### USING THE INFORMATION
a – Rewrite the listing as a Markdown table with the columns "Row" and "Line," beginning with the line that contains "Reading left to" and running through the final line of the listing. Number each row and omit blank lines.
b – Extend the post about packing yogurt into bottles, picking up right after its final sentence.

═══ EXTRACT TO READ

The problem is as follows:

At a dairy products plant in Neihu the technician responsible to oversee the production in the factory has been assigned to pack $119$ liters of yogurt, however there are only bottles from $1,\,4,\,16$ and $64$ in capacity, many of each kind. How many of these bottles can be used at least to pack the assigned litters of the yogurt if all mentioned containers must been full?

The alternatives given in my book given are:

$$\begin{array}{c} \textrm{1. 9}\\ \textrm{2. 8}\\ \textrm{3. 11}\\ \textrm{4. 7}\\ \textrm{5. 10} \end{array}$$

Initially I thought that maybe would a simple system of equations could work in this case:

So what I tried to do was to assign the same quantity of bottles per capacity to fill up the $119$ liters:

$1x+4x+16x+64x=119$

$85x=119$

Since the later doesn't produce an integer (it is not allowed to have half a bottle for example), then I reformulated the previous equation as:

$4x+16x+64x=119$

$84x=119$

Again this doesn't produce an integer, but I thought, the easiest would be to fill up with the least amount each of the bigger bottles and leave out the smallest one to make it up for the remaining quantity.

so it would become into:

$84x=84$

$x= 1$

Therefore $119-84= 35\,\textrm{L remaining}$

So I would use 35 of the 1 L capacity bottles to make it up for until completion to $119\,L$. So with that the least number of bottles would be, those $\textrm{35 + 1 (of the 4) + 1 (of the 16) + 1 (of the 64) = 38 bottles}$ But it doesn't appear in the alternatives, needless to say that this method doesn't look to be right approach for this problem.

On realizing this what I tried to do is to re think again and I thought that it might have to do with least common multiples or greatest common divisor. But this arises the problem as 119 is a prime or at least it looks like one. The only quantity closer to the common divisor being $4$ to $\textrm{4, 16 and 64}$ is $116$. So I decided to go on with that route.

══════
═══ DATASET

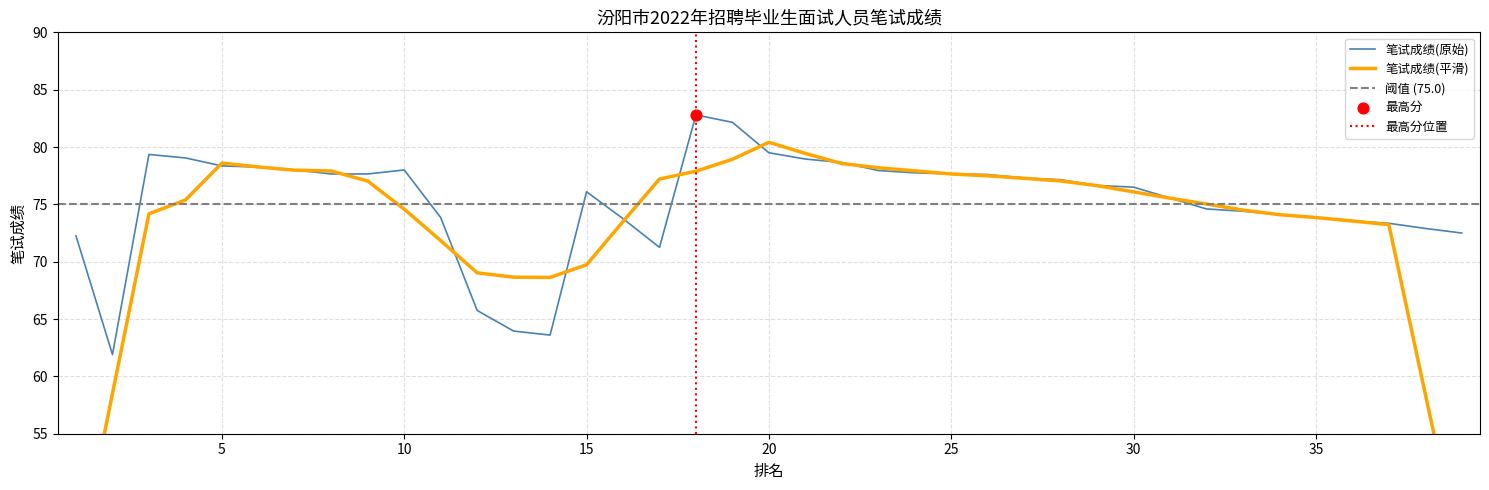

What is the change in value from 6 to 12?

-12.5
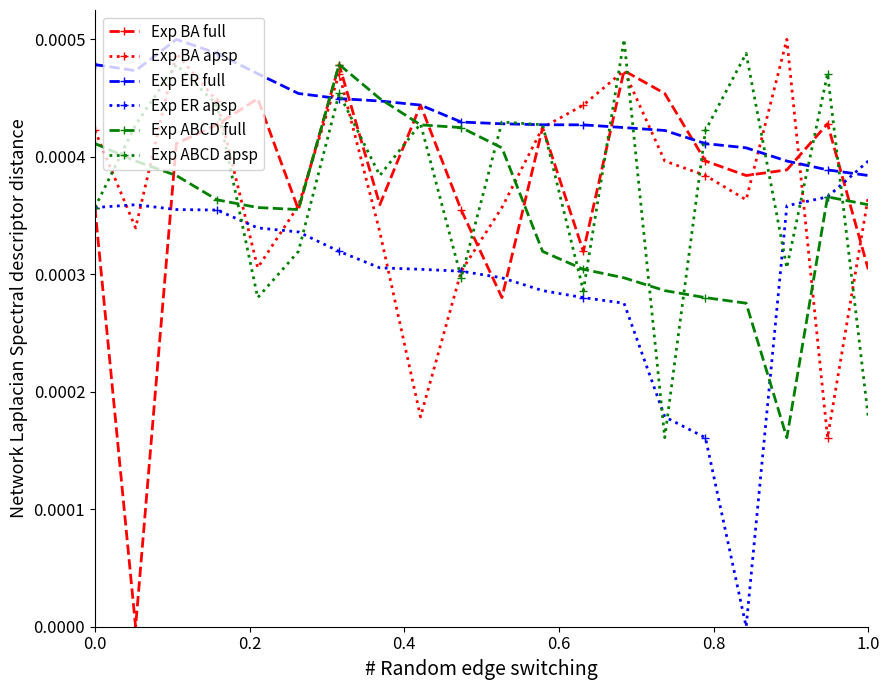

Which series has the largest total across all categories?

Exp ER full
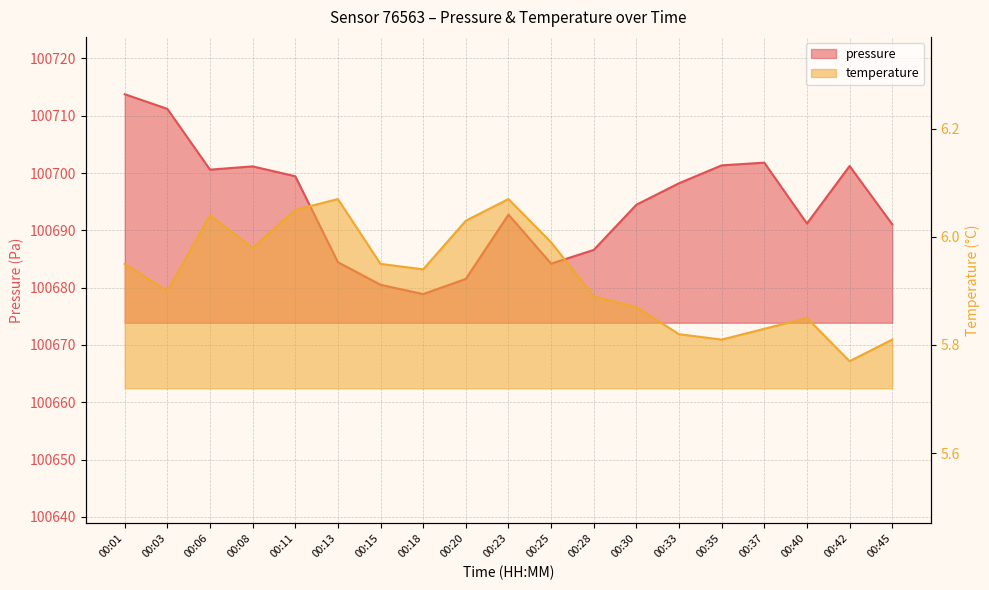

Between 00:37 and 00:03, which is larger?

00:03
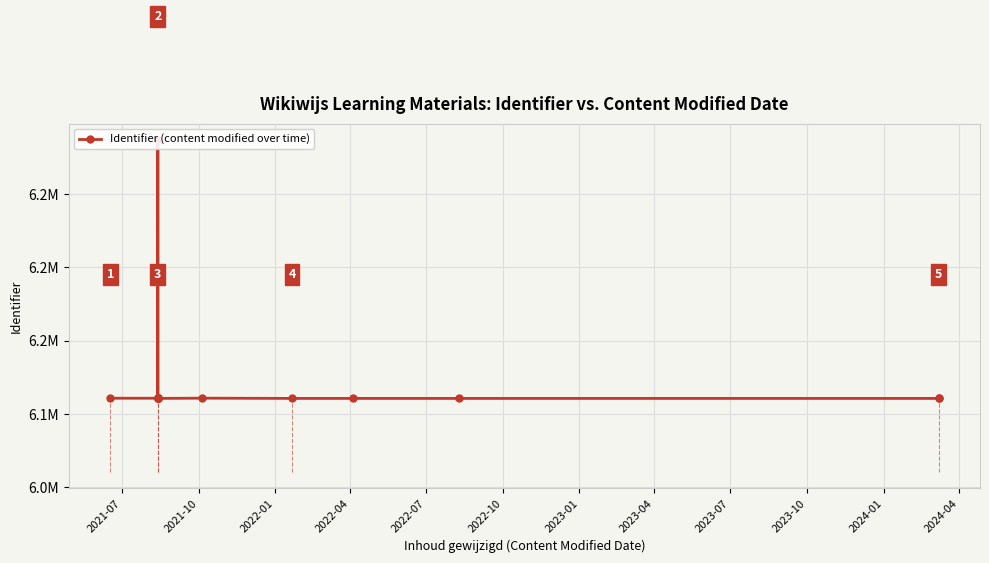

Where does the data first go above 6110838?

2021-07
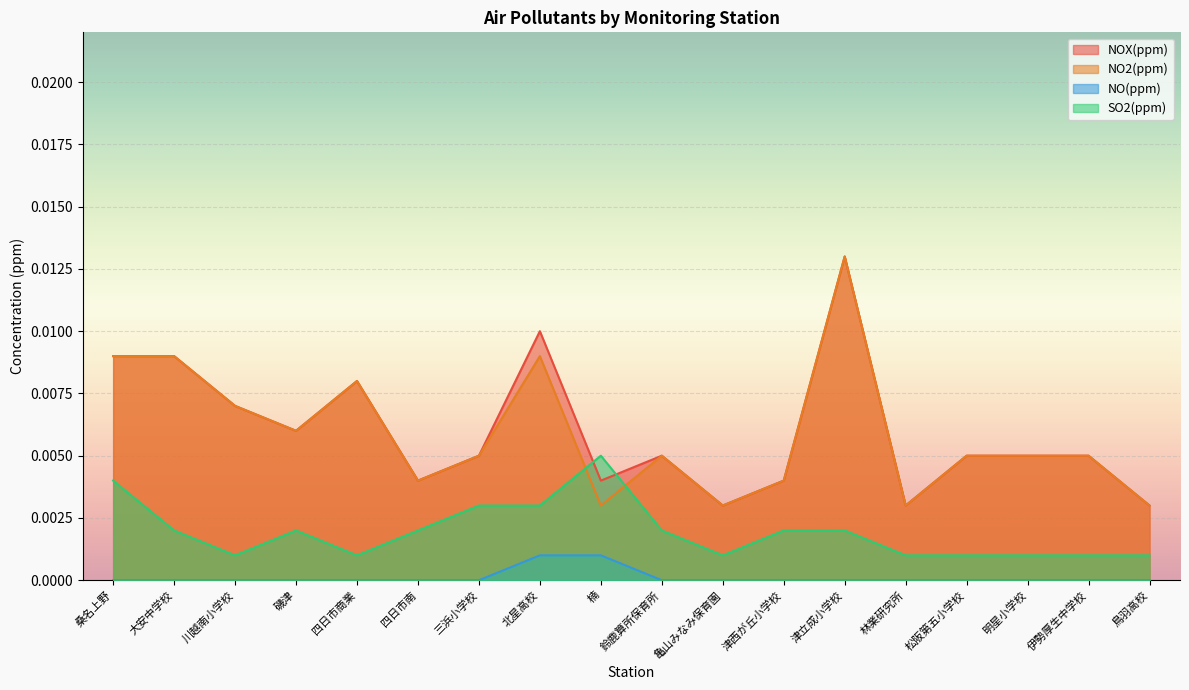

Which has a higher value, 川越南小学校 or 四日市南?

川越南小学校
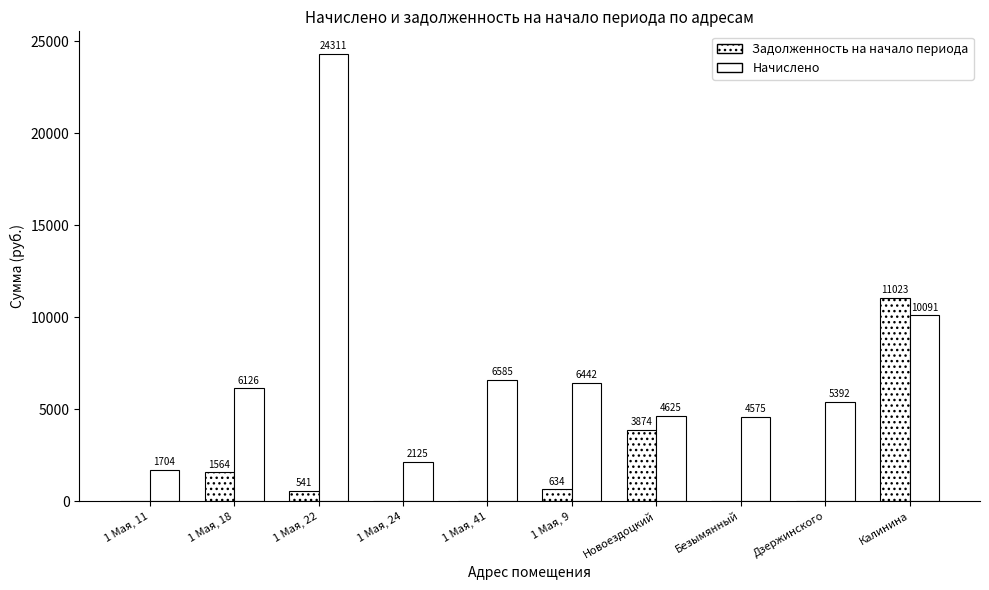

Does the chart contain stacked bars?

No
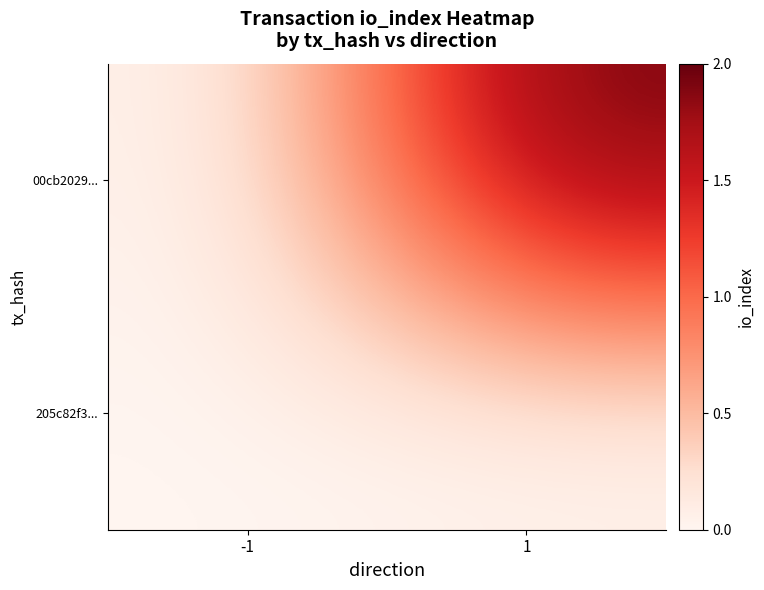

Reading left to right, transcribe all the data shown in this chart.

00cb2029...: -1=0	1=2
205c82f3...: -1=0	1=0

══════

### ANSWER LIST
a –
| Row | Line |
|---|---|
| 1 | Reading left to right, transcribe all the data shown in this chart. |
| 2 | 00cb2029...: -1=0	1=2 |
| 3 | 205c82f3...: -1=0	1=0 |

b –
If I were to chose the first then this would become into:

$\begin{array}{r r r r r} & 116 & 4 & 16 & 64\\ 4 & 29 & 1 & 4 & 16 \\ \end{array}$

But that's where I am stuck, what can I do with those numbers, $29,\,1,\,4,\,4$ and $12$.

Then I thought to use least common multiples:

$\begin{array}{r r r r r} & 116 & 4 & 16 & 64\\ 2 & 58 & 2 & 8 & 32 \\ 2 & 29 & 1 & 4 & 16 \\ 2 & 29 & 1 & 2 & 8 \\ 2 & 29 & 1 & 1 & 4 \\ 2 & 29 & 1 & 1 & 2 \\ 2 & 29 & 1 & 1 & 1 \\ \end{array}$

And I'm left with $2^{6}\, 29$ but again don't know what can or should do with these numbers.

That's where I'm still stuck. Can somebody help me to find an easy method to solve this kind of riddle?. I could try to plug in numbers randomly each trial but this would consume time and I don't believe that would be the right approach for this situation. There is also the fact that I'm confused at trying to understand from the passage that there are many bottles of each kind. I assume that if its at the technician's availability then maybe the intended question is to find a number of bottles to fill up 119 liters using at least each of the assigned capacities but the least number of them. That's the tricky part because if this is the intended question, how am I supposed to find that number?. I tried all what mind could come up with at this point but I can't imagine any other methods.

Needless to say I'm not yet able to solve this problem by myself. Help would be much appreciated. An answer which would help me the most is one which could be very detailed in steps so I could catch on what's going on and that similar strategy could be used in similar problems.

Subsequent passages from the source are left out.